• PROVIDED PASSAGE
Each week, we begin with an “opener,” offered by one person who shares a thought, a memory, an object—anything relating to our work in this course. It gets us thinking and talking. Beth, as an opener for Week 3, brought a bag full of packaged foods from her home cupboards, most of which were labeled “organic.” What we passed around surprised us all. One by one, we read the labels, revealing marketing claims, additives, chemicals and trans fats lurking in the fine print. The exercise left us all feeling a bit humbled, wondering what’s in the shadows of our cabinets and cupboards at home.

Our readings had primed us for talking about how our food choices impact our health and how packaging and marketing affects our decisions. Already an arguably conscious group regarding food choices, one by one we realized our weak points—what could stand closer scrutiny. We talked about our go-to comfort foods, the foods we eat without much thought at all and foods we’ve long ago given up. We talked about how we make food choices in the first place.

• DATASET
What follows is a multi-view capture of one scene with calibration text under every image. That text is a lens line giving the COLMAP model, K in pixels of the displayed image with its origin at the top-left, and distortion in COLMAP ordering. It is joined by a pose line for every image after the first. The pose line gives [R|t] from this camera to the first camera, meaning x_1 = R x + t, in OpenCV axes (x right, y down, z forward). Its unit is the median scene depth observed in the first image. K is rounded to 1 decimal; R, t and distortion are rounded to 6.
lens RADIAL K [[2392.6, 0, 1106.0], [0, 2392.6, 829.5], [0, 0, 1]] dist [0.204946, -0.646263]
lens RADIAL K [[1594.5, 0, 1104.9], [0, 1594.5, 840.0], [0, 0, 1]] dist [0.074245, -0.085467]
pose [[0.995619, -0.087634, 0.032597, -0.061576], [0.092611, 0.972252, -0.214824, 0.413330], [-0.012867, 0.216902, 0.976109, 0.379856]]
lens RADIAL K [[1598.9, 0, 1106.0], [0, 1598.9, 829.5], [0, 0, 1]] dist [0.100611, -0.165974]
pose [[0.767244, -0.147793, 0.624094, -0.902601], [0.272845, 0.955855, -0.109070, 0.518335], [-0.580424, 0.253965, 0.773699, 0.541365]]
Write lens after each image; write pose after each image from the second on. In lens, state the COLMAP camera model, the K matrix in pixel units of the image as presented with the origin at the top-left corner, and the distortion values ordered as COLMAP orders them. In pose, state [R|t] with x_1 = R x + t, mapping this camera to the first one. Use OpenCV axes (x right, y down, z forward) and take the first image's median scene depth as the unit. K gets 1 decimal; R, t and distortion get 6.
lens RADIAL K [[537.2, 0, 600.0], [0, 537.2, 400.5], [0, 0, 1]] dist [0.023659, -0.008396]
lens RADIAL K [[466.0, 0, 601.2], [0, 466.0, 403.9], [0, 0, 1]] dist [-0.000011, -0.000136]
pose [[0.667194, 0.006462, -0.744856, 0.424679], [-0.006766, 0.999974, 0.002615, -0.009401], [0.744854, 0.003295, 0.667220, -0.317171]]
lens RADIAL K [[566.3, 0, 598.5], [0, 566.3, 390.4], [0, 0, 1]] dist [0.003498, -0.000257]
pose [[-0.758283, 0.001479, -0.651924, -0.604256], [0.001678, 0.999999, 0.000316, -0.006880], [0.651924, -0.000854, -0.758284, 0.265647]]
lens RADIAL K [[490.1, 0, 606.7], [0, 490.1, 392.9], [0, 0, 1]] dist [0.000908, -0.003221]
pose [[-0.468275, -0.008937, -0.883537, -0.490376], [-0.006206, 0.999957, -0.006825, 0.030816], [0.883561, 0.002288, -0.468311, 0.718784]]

• TASK INSTRUCTIONS
The passage above about a class opener on food labels names several things the group found on the labels. List each of them.

• TASK ANSWER
- Marketing claims
- Additives
- Chemicals
- Trans fats